Etiketbier
Een etiketbier is een bier dat gebrouwen wordt in een gewone brouwerij maar niet wordt verkocht onder de naam van het merkbier. Supermarktbieren zijn een bekend voorbeeld van etiketbieren.
Een etiketbier is dus een bier met dezelfde waarneembare eigenschappen (kleur, smaak en geur) als een eerder geproduceerd bier (moederbier) van dezelfde brouwerij en beide bieren worden op hetzelfde moment op de markt gebracht. Wanneer een biernaam verdwijnt en wordt vervangen door een nieuwe naam, wordt dit bier niet als etiketbier beschouwd. Een voorbeeld hiervan is Bavik Witbier waarvan de naam om commerciële redenen gewijzigd werd naar Wittekerke.

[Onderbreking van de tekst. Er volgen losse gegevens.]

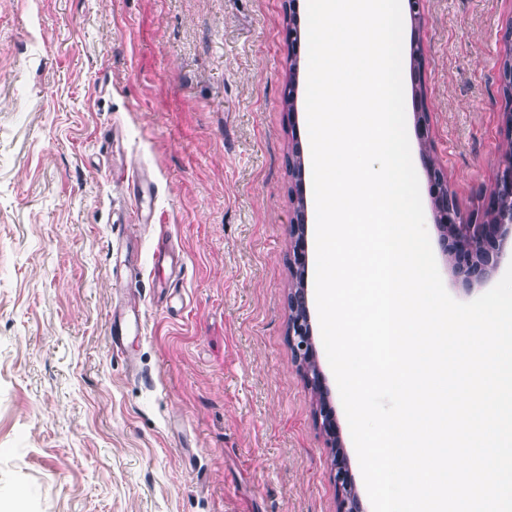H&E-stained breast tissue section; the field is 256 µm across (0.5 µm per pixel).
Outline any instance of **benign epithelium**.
Instances as JSON below:
<instances>
[{"mask_svg": "<svg viewBox=\"0 0 512 512\" xmlns=\"http://www.w3.org/2000/svg\"><path fill=\"white\" fill-rule=\"evenodd\" d=\"M503 46L499 68V86L509 89L505 96L508 109L501 115L499 138L501 144L512 143V20L502 31ZM414 65L417 73L415 96L418 112L421 152L431 186L433 222L441 233L443 256L454 275L472 286L499 267L512 248V151H500L497 173L492 189L481 199V205L472 213L461 210L447 171L439 163L433 147L429 113L426 105L423 68L425 63L421 44L414 47ZM295 182V217L289 225L292 239V279L305 274L306 254V199L303 196L304 176H293ZM288 338L295 363L305 385L312 389L322 387L323 375L319 367H312L314 344L307 294L304 288H292L288 294ZM315 423L333 449L332 468L336 482V512H361L359 500L349 476V470L336 433L334 411L326 396L316 403Z\"/></svg>", "mask_w": 512, "mask_h": 512, "instance_id": "1", "label": "benign epithelium"}]
</instances>
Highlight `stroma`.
Wrapping results in <instances>:
<instances>
[{
    "label": "stroma",
    "mask_w": 512,
    "mask_h": 512,
    "mask_svg": "<svg viewBox=\"0 0 512 512\" xmlns=\"http://www.w3.org/2000/svg\"><path fill=\"white\" fill-rule=\"evenodd\" d=\"M403 19L436 154L463 212L493 182L512 0H422ZM285 0H0V512H336L331 455L288 345L294 204L310 156L308 49ZM296 72H289V65ZM147 170L160 224L122 223ZM182 256L159 289V235ZM145 333L113 351L112 316ZM317 363L373 512L321 333Z\"/></svg>",
    "instance_id": "1"
}]
</instances>
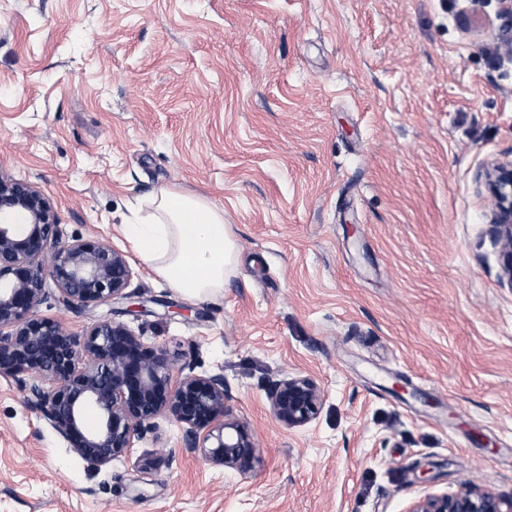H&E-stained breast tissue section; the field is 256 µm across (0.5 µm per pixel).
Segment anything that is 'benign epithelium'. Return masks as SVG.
I'll return each mask as SVG.
<instances>
[{
	"instance_id": "1",
	"label": "benign epithelium",
	"mask_w": 512,
	"mask_h": 512,
	"mask_svg": "<svg viewBox=\"0 0 512 512\" xmlns=\"http://www.w3.org/2000/svg\"><path fill=\"white\" fill-rule=\"evenodd\" d=\"M481 178L502 280L512 288V160L490 163ZM135 275L120 249L79 236L62 241L40 189L0 172V377L18 383L26 404L92 470L129 453L164 418L181 427L189 452L250 472L256 445L226 409L223 374L173 371L166 350L144 343L123 322L100 320L78 337L37 314L50 282L62 305L86 308L129 298ZM267 399L275 418L294 429L316 418L323 390L298 372L274 382ZM90 408L98 418L93 427L85 418ZM408 512H512V500L467 485L451 496L427 494Z\"/></svg>"
}]
</instances>
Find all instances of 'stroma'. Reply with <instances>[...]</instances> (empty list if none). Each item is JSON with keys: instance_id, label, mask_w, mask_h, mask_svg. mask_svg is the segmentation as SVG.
<instances>
[{"instance_id": "1", "label": "stroma", "mask_w": 512, "mask_h": 512, "mask_svg": "<svg viewBox=\"0 0 512 512\" xmlns=\"http://www.w3.org/2000/svg\"><path fill=\"white\" fill-rule=\"evenodd\" d=\"M497 0H0V170L62 240L127 252L131 301L39 315L125 323L220 373L259 462L180 427L93 471L0 377V512H408L465 482L512 498V288L481 173L512 160ZM223 208L222 292L182 295L125 231L160 190ZM323 403L284 427L272 381ZM267 399L275 418L289 429L311 423L319 413L323 390L315 378L301 372L274 382Z\"/></svg>"}]
</instances>
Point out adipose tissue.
Returning <instances> with one entry per match:
<instances>
[{
    "instance_id": "1",
    "label": "adipose tissue",
    "mask_w": 512,
    "mask_h": 512,
    "mask_svg": "<svg viewBox=\"0 0 512 512\" xmlns=\"http://www.w3.org/2000/svg\"><path fill=\"white\" fill-rule=\"evenodd\" d=\"M144 218L126 227L144 263L181 294L200 298L224 286L235 245L224 210L209 200L159 191Z\"/></svg>"
}]
</instances>
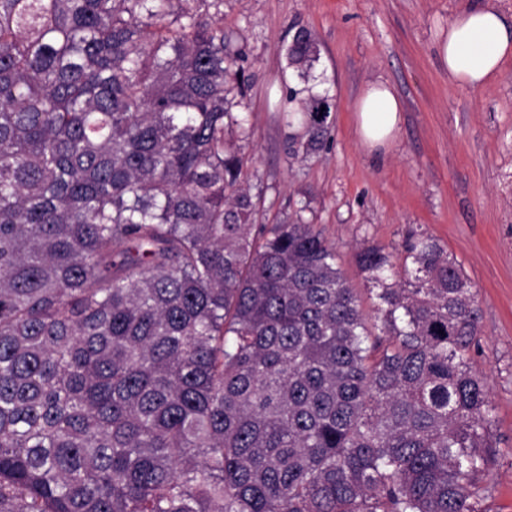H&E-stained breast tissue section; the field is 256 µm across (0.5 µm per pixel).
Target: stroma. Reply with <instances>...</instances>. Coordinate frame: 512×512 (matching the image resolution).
<instances>
[{
	"instance_id": "1",
	"label": "stroma",
	"mask_w": 512,
	"mask_h": 512,
	"mask_svg": "<svg viewBox=\"0 0 512 512\" xmlns=\"http://www.w3.org/2000/svg\"><path fill=\"white\" fill-rule=\"evenodd\" d=\"M480 5L512 27V0H224L250 76V137L242 151L268 218H305L333 243L367 318L376 301L359 272L360 248L398 253L414 230L461 262L477 290L480 346L470 353L490 386L498 458L482 480L485 505L512 512V59L477 89L453 86L437 59L448 24ZM319 45L315 74L336 101L325 149L289 165L285 47L298 29ZM384 82L402 101L398 130L369 149L355 103Z\"/></svg>"
}]
</instances>
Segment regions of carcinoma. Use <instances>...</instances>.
Returning <instances> with one entry per match:
<instances>
[{
  "instance_id": "obj_1",
  "label": "carcinoma",
  "mask_w": 512,
  "mask_h": 512,
  "mask_svg": "<svg viewBox=\"0 0 512 512\" xmlns=\"http://www.w3.org/2000/svg\"><path fill=\"white\" fill-rule=\"evenodd\" d=\"M223 0H0V512H482L477 293L431 236L376 287L259 222ZM317 154L334 99L285 50Z\"/></svg>"
}]
</instances>
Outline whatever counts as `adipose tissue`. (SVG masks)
Listing matches in <instances>:
<instances>
[{
  "instance_id": "1",
  "label": "adipose tissue",
  "mask_w": 512,
  "mask_h": 512,
  "mask_svg": "<svg viewBox=\"0 0 512 512\" xmlns=\"http://www.w3.org/2000/svg\"><path fill=\"white\" fill-rule=\"evenodd\" d=\"M448 69L451 84L481 87L499 75L505 61L512 58V30L501 15L489 6H478L459 13L448 25V38L438 47ZM357 131L369 148L385 146L398 129L401 103L386 84L369 85L359 96Z\"/></svg>"
}]
</instances>
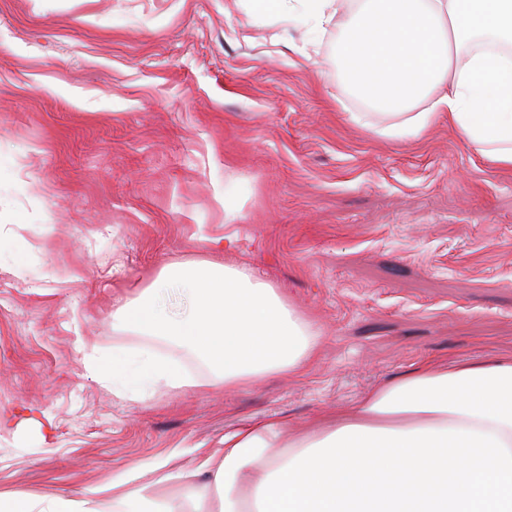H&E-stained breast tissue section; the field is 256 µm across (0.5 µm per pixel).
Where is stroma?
Instances as JSON below:
<instances>
[{"mask_svg": "<svg viewBox=\"0 0 512 512\" xmlns=\"http://www.w3.org/2000/svg\"><path fill=\"white\" fill-rule=\"evenodd\" d=\"M336 36L244 0H0V493L93 495L195 465L242 419L294 432L425 359L512 355V169L447 124L345 123ZM240 206L224 217V190ZM284 288L324 343L300 379L118 397L86 353L142 344L112 311L173 262Z\"/></svg>", "mask_w": 512, "mask_h": 512, "instance_id": "35a3bbf8", "label": "stroma"}]
</instances>
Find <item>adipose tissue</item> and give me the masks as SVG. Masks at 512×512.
<instances>
[{"label": "adipose tissue", "mask_w": 512, "mask_h": 512, "mask_svg": "<svg viewBox=\"0 0 512 512\" xmlns=\"http://www.w3.org/2000/svg\"><path fill=\"white\" fill-rule=\"evenodd\" d=\"M247 2L317 39L335 29L341 90L369 105L344 121L401 142L444 115L474 153L512 168V0ZM112 323L159 343L90 358L121 397L192 385L177 351L228 388L301 378L324 340L282 289L206 260L163 267ZM287 428L245 422L194 467L130 474L108 501L0 493V512H512L510 357L422 362L288 441Z\"/></svg>", "instance_id": "obj_1"}]
</instances>
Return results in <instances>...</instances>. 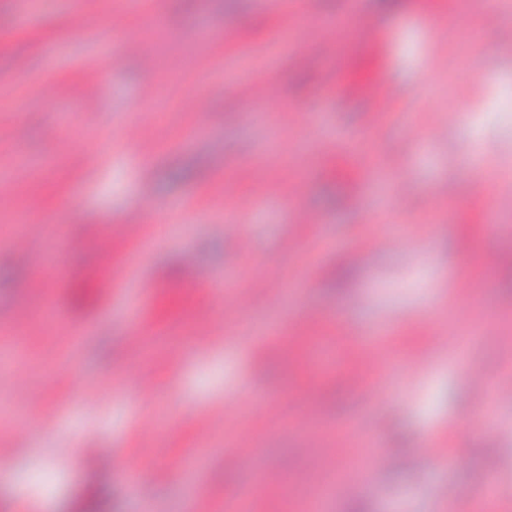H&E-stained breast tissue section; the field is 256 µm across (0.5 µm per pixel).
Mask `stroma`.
<instances>
[{
  "label": "stroma",
  "mask_w": 512,
  "mask_h": 512,
  "mask_svg": "<svg viewBox=\"0 0 512 512\" xmlns=\"http://www.w3.org/2000/svg\"><path fill=\"white\" fill-rule=\"evenodd\" d=\"M29 2L0 0V180L13 184L0 197V325L25 353L0 375L12 474L0 512H80L101 487L108 512H221L256 479L232 449L267 469L254 512H307L292 491L313 482L311 441L338 451L317 512L355 499L366 512H512V398L500 394L512 387V110L497 106L512 93V41L486 30L483 0H460L449 20L476 33L469 43L429 23L444 0H294L305 22L290 32L258 0H153L158 29L115 17L112 0L90 16L79 0ZM369 25L392 36L391 57L361 47ZM328 70L349 95L321 94ZM381 79L395 97L379 123L365 91ZM252 108L262 123L242 120ZM476 151L486 200L471 190ZM123 224L138 237L113 235ZM392 225L424 234L426 254L400 247ZM311 310L324 322L298 331ZM471 368L492 375L479 402ZM143 386L153 402L135 401ZM483 408L490 427L472 426ZM36 418L59 424L36 433ZM430 435L447 454L425 468ZM357 445L382 466L353 459ZM122 457L146 470L145 496L125 491ZM185 460L198 463L189 503ZM457 487L472 498L445 497Z\"/></svg>",
  "instance_id": "stroma-1"
}]
</instances>
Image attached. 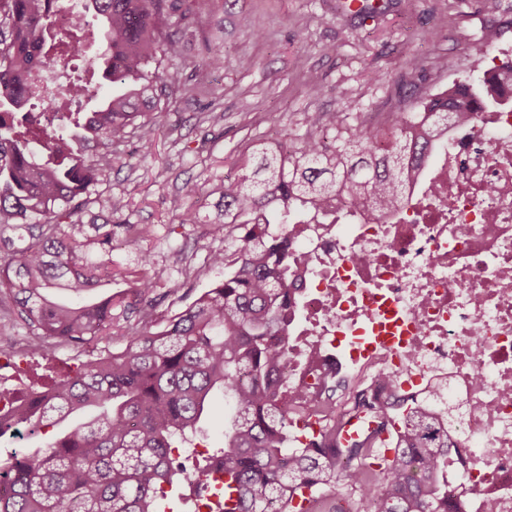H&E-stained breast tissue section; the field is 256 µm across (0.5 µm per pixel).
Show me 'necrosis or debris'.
Listing matches in <instances>:
<instances>
[{
	"label": "necrosis or debris",
	"instance_id": "1",
	"mask_svg": "<svg viewBox=\"0 0 512 512\" xmlns=\"http://www.w3.org/2000/svg\"><path fill=\"white\" fill-rule=\"evenodd\" d=\"M61 77L49 67L29 80L34 98L57 96L53 123L87 99L58 96ZM288 231L301 247L289 391L348 348L382 402L447 379L467 475L453 512H512V93L452 126L390 217L344 206Z\"/></svg>",
	"mask_w": 512,
	"mask_h": 512
}]
</instances>
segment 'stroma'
<instances>
[{
  "label": "stroma",
  "instance_id": "1",
  "mask_svg": "<svg viewBox=\"0 0 512 512\" xmlns=\"http://www.w3.org/2000/svg\"><path fill=\"white\" fill-rule=\"evenodd\" d=\"M511 5L382 0L379 13L362 17L341 0H196L191 15L174 22L182 50L168 66L164 112L118 147L101 186L123 204L109 217L112 282L102 294L132 300L130 274L146 252L165 280L154 294L156 319L185 309L224 277L207 262L224 246L211 233L224 219L212 188L235 175L255 145L311 136L331 143L339 131L310 126L313 112L342 113L352 127L359 113L381 121L451 82L481 78L493 60L512 58V29L498 45L484 41L489 22ZM300 32L307 36L302 45ZM212 50L222 54L220 67L208 64ZM413 55L424 59L422 72L408 73ZM186 85L195 86L194 95L183 93ZM187 209L198 213V223H181ZM124 223L149 224L154 233L128 246ZM83 359L73 347L49 345L15 386H42Z\"/></svg>",
  "mask_w": 512,
  "mask_h": 512
}]
</instances>
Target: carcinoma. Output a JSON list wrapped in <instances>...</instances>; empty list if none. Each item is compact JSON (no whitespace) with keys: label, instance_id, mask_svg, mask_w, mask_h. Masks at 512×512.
I'll list each match as a JSON object with an SVG mask.
<instances>
[{"label":"carcinoma","instance_id":"obj_1","mask_svg":"<svg viewBox=\"0 0 512 512\" xmlns=\"http://www.w3.org/2000/svg\"><path fill=\"white\" fill-rule=\"evenodd\" d=\"M53 0H0V107L31 111L28 76L59 58L77 57L83 29L64 39L50 30ZM104 24L112 58L103 78L112 97L80 131L54 136L33 124L18 128L0 110V294L36 335L35 354L48 341L78 347L90 359L44 390L0 399L13 414L0 419V438L21 430L37 435L63 425L41 448L14 453L0 469L7 477L0 512H158L162 486L192 485L215 463L238 488L233 512H346L333 489L358 492L355 512H448L465 484L452 469L456 410L440 404L436 388L420 400L387 407L354 394L349 414L365 408L390 438L367 434L337 447L346 419L336 418V386H316L288 397V355L295 310L289 280L297 249L288 224L336 212L342 198L354 211L373 205L387 214L406 199L422 166L443 145L448 128L470 119L475 104L489 111L512 84V61L495 64L475 83L458 82L417 103L416 112H391L381 127L362 113L358 127L332 149L313 137L298 145L261 143L254 163L223 182L224 238L238 241L209 253L224 280L206 289L162 330L152 332V310L125 327L119 352L96 353L104 333L129 308L112 296L80 305L68 291L90 292L112 283V223H81L95 205L112 212V196L98 193L112 166V147L164 112L163 76L180 54L167 32L174 7L167 0H91ZM346 118L317 112L313 127ZM136 245L149 224H125ZM97 249L90 261L87 253ZM151 255H141L133 292L143 301L160 287ZM220 391L233 411L224 446L206 465L180 460L176 441L201 431ZM317 419L320 434L298 440L296 423Z\"/></svg>","mask_w":512,"mask_h":512}]
</instances>
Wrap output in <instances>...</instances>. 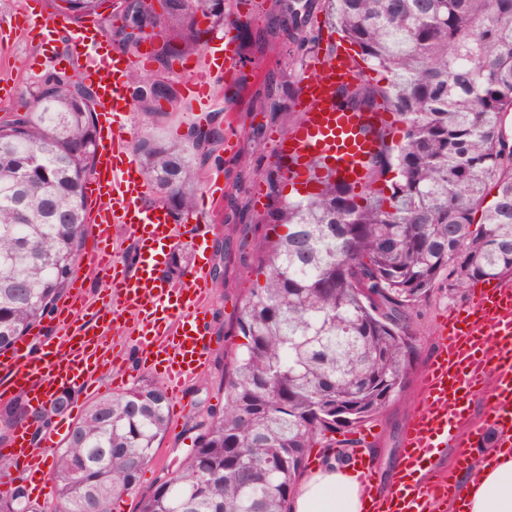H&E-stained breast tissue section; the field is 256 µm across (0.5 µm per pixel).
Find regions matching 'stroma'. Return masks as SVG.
Instances as JSON below:
<instances>
[{
    "mask_svg": "<svg viewBox=\"0 0 512 512\" xmlns=\"http://www.w3.org/2000/svg\"><path fill=\"white\" fill-rule=\"evenodd\" d=\"M45 0H0V87L9 89L10 98L0 101V112L17 107L22 99L42 78L57 68L69 75L79 76L80 70L73 60L74 46L69 39H61L55 49L46 50L39 40L17 29L21 13H48ZM314 34L319 37L317 53L300 55L290 51L281 36L274 34L266 24L254 26L240 44L243 76L235 83L217 80L211 87L214 105L211 115L219 116L224 137L233 139L234 149H220V163H205L199 168L201 186L195 194V224H213L217 231L211 236L205 253L195 252L186 235H179L177 246L188 256V268L203 265L213 268L218 244L234 237L235 226L227 219V204L236 197L253 196L256 210H263L267 199L266 186L256 171L279 158L277 128L267 126L264 112L265 84L270 77L299 83L312 76L318 62L324 61L333 47L339 46L334 19L326 11L317 14ZM201 61L200 54L174 57L171 61L174 87L179 97L176 112L161 122L138 111H131L125 137L135 140L141 135L154 134L172 142H186L188 128L201 119L202 114L192 111L186 99L185 83ZM265 125L264 138H256L258 125ZM217 184V195H210V184ZM250 277L246 265L237 264L226 269L222 278L212 279L211 293L206 303L211 320L212 343L210 366L205 374L195 378L184 388L190 402L187 413L172 416L168 430L151 461L145 468L136 489L124 496L121 512H134L141 495L152 490L157 478L177 469L192 445L195 426L212 409L224 405V329L236 315L239 295L248 286ZM472 299L471 288L449 289L447 279H439L426 300L412 312L409 328L415 338L416 351L409 380L395 398L388 411L372 422L377 438L370 448L374 478L379 487L392 480L399 459L402 433L423 398L421 378L428 360L436 347V333L445 315L466 308ZM134 316H127L121 327L108 334L109 355L117 370L122 371L126 383L149 377L162 383L160 373H146L137 359L138 334L134 330Z\"/></svg>",
    "mask_w": 512,
    "mask_h": 512,
    "instance_id": "1",
    "label": "stroma"
}]
</instances>
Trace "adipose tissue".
<instances>
[{"mask_svg": "<svg viewBox=\"0 0 512 512\" xmlns=\"http://www.w3.org/2000/svg\"><path fill=\"white\" fill-rule=\"evenodd\" d=\"M464 512H512V449L501 448L463 491ZM293 512H365L351 467L328 460L301 478Z\"/></svg>", "mask_w": 512, "mask_h": 512, "instance_id": "1", "label": "adipose tissue"}]
</instances>
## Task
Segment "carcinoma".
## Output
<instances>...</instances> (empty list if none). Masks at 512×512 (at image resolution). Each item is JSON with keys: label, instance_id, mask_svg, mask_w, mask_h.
I'll use <instances>...</instances> for the list:
<instances>
[{"label": "carcinoma", "instance_id": "carcinoma-1", "mask_svg": "<svg viewBox=\"0 0 512 512\" xmlns=\"http://www.w3.org/2000/svg\"><path fill=\"white\" fill-rule=\"evenodd\" d=\"M335 3L341 40L377 74L340 91L343 104L392 111L374 131L379 148L364 180L324 177L284 195V166L264 168L269 204L235 201L240 228L224 265L255 276L224 332V406L196 425L178 469L140 497L136 512H291L307 459L326 433L353 434L402 391L415 351L413 306L443 272L448 286L512 272V0H288L274 31L299 51L322 3ZM77 22L109 0H49ZM224 26L217 0H196ZM116 41L125 51L152 26L164 69L195 52L201 30L177 12L152 24L142 3ZM140 111L159 121L177 97L130 71ZM66 74H49L20 129L0 125V351L52 314L71 280L60 260L80 256L87 184L94 171L97 102L81 100ZM297 89L270 81L266 108L286 133L302 119ZM193 150L142 136L134 149L159 201L194 212L197 161L218 157L209 137ZM497 188L482 207L488 186ZM482 210L481 222L473 213ZM28 416L23 397L0 406V444ZM169 425L165 390L148 379L103 395L52 451L54 512H113L131 493ZM0 512H35L24 483L0 496Z\"/></svg>", "mask_w": 512, "mask_h": 512}]
</instances>
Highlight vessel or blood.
Segmentation results:
<instances>
[{
    "instance_id": "vessel-or-blood-1",
    "label": "vessel or blood",
    "mask_w": 512,
    "mask_h": 512,
    "mask_svg": "<svg viewBox=\"0 0 512 512\" xmlns=\"http://www.w3.org/2000/svg\"><path fill=\"white\" fill-rule=\"evenodd\" d=\"M239 63L236 39L208 49L196 75L193 105L202 111L210 109L212 73L236 72ZM133 67V61L97 52L86 60L83 70L85 80L97 89L101 108L96 176L90 188L100 206L93 217L92 246L84 258L108 275L109 292L80 329L70 323L78 313L75 301L65 300L57 314V328L42 338L39 352H31L28 340L22 339L0 354L1 400L20 394L30 409L41 411L49 409L64 391L96 392L98 376L112 366L107 336L100 327L104 318L115 324L128 314L137 317L140 364L146 369L165 366L172 392L178 393L209 365L212 336L204 305L210 291L207 274L199 267L180 285L169 281L165 263L166 250L174 242L171 216L165 208L147 203L122 135L130 106L124 77ZM357 77L352 62L339 55L324 62L300 86L305 111L280 149L290 175L356 178L357 164L378 145L370 129L379 123L373 113L346 112L338 105L339 87L354 83ZM312 160L318 161V168H309ZM116 224L124 225L137 241L129 269L112 261L110 240ZM422 388L424 397L404 431L393 486L387 494H380L374 486L372 470L362 459V448L374 440V432L362 429L353 436L356 446L349 454L357 468L365 512H440L448 499L458 496L452 471L436 465L432 450L447 439L452 428L466 424L476 392L485 393L486 407L482 426L469 427L467 445L480 444L487 427L497 432L500 444L512 445V285L496 283L479 290L468 309L443 320ZM71 425L70 418L61 417L47 432L32 419L19 422L8 448L0 450V459L7 462L0 480L23 475L31 482L36 500H44L50 485L42 451L55 447Z\"/></svg>"
}]
</instances>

Wanneer een bier om één of andere reden in een ander land onder een andere naam uitgebracht wordt, is er ook geen sprake van een etiketbier. Een voorbeeld is Bush waarbij de brouwers voor de export van hun bier problemen kregen met de grote brouwerij Anheuser-Busch wegens de mogelijke naamsverwarring. Hun bier bestemd voor de export heeft zodoende de naam Scaldis gekregen.[1]
De Belgische biervereniging Zythos ijvert ervoor dat de brouwers van etiketbier op het etiket het moederbier vermelden. Dit gebeurt eigenlijk zelden. Enkele zeldzame voorbeelden zijn de etiketbieren Briekebakker en Darinckdelver, waarbij de moederbieren Alvinne Tripel en Podge Belgian Imperial Stout vermeld staan. Indien men een origineel bier gebruikt om een nieuw bier te maken en daarbij het recept een beetje wijzigt (met extra kruiden, meer of minder suiker enz.) is er meestal geen sprake meer van een etiketbier en spreekt men niet van moederbier maar van basisbier.
Om te bepalen of er al of niet sprake is van een etiketbier gebruikt men de drieglazentest. Men vult twee glazen met het moederbier en één glas met het vermeende etiketbier en laat deze blindproeven door een panel van bierkenners. Wanneer het merendeel geen verschil proeft tussen de drie bieren wordt het bier beschouwd als etiketbier.